SUPPLIED RECORDS: Begin

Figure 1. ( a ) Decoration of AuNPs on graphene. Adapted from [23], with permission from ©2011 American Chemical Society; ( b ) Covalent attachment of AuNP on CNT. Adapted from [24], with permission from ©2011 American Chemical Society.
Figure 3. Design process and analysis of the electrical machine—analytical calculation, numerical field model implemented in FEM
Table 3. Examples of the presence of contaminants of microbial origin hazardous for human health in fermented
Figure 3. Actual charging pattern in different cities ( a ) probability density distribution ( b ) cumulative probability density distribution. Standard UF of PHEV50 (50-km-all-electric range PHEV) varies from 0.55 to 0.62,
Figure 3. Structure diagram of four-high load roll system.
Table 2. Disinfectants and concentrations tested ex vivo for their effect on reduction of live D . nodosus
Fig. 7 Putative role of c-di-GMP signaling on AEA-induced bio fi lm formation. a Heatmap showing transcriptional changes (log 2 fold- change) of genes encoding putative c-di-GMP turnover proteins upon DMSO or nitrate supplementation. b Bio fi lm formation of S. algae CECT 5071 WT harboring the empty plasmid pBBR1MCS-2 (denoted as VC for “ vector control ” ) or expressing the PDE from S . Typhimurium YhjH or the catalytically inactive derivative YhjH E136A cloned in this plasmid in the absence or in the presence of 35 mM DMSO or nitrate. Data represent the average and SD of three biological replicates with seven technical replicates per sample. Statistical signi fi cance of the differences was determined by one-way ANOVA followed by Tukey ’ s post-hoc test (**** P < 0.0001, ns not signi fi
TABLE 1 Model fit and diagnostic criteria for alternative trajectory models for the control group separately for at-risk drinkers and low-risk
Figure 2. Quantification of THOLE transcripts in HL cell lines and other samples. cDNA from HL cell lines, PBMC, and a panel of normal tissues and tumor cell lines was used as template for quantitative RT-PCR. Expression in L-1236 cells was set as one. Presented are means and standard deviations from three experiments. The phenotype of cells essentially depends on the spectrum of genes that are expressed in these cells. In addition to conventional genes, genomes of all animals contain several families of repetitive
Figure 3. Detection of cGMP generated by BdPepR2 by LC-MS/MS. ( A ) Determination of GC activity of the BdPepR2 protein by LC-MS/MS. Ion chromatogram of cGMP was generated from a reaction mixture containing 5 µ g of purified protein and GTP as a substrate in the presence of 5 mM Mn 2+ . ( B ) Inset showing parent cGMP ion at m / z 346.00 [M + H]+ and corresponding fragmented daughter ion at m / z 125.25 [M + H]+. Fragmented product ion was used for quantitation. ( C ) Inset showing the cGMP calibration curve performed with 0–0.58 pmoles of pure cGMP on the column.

SUPPLIED RECORDS: End

DIRECTIONS:
Could you copy every record above exactly as it appears?

TASK SOLUTION:
Figure 1. ( a ) Decoration of AuNPs on graphene. Adapted from [23], with permission from ©2011 American Chemical Society; ( b ) Covalent attachment of AuNP on CNT. Adapted from [24], with permission from ©2011 American Chemical Society.
Figure 3. Design process and analysis of the electrical machine—analytical calculation, numerical field model implemented in FEM
Table 3. Examples of the presence of contaminants of microbial origin hazardous for human health in fermented
Figure 3. Actual charging pattern in different cities ( a ) probability density distribution ( b ) cumulative probability density distribution. Standard UF of PHEV50 (50-km-all-electric range PHEV) varies from 0.55 to 0.62,
Figure 3. Structure diagram of four-high load roll system.
Table 2. Disinfectants and concentrations tested ex vivo for their effect on reduction of live D . nodosus
Fig. 7 Putative role of c-di-GMP signaling on AEA-induced bio fi lm formation. a Heatmap showing transcriptional changes (log 2 fold- change) of genes encoding putative c-di-GMP turnover proteins upon DMSO or nitrate supplementation. b Bio fi lm formation of S. algae CECT 5071 WT harboring the empty plasmid pBBR1MCS-2 (denoted as VC for “ vector control ” ) or expressing the PDE from S . Typhimurium YhjH or the catalytically inactive derivative YhjH E136A cloned in this plasmid in the absence or in the presence of 35 mM DMSO or nitrate. Data represent the average and SD of three biological replicates with seven technical replicates per sample. Statistical signi fi cance of the differences was determined by one-way ANOVA followed by Tukey ’ s post-hoc test (**** P < 0.0001, ns not signi fi
TABLE 1 Model fit and diagnostic criteria for alternative trajectory models for the control group separately for at-risk drinkers and low-risk
Figure 2. Quantification of THOLE transcripts in HL cell lines and other samples. cDNA from HL cell lines, PBMC, and a panel of normal tissues and tumor cell lines was used as template for quantitative RT-PCR. Expression in L-1236 cells was set as one. Presented are means and standard deviations from three experiments. The phenotype of cells essentially depends on the spectrum of genes that are expressed in these cells. In addition to conventional genes, genomes of all animals contain several families of repetitive
Figure 3. Detection of cGMP generated by BdPepR2 by LC-MS/MS. ( A ) Determination of GC activity of the BdPepR2 protein by LC-MS/MS. Ion chromatogram of cGMP was generated from a reaction mixture containing 5 µ g of purified protein and GTP as a substrate in the presence of 5 mM Mn 2+ . ( B ) Inset showing parent cGMP ion at m / z 346.00 [M + H]+ and corresponding fragmented daughter ion at m / z 125.25 [M + H]+. Fragmented product ion was used for quantitation. ( C ) Inset showing the cGMP calibration curve performed with 0–0.58 pmoles of pure cGMP on the column.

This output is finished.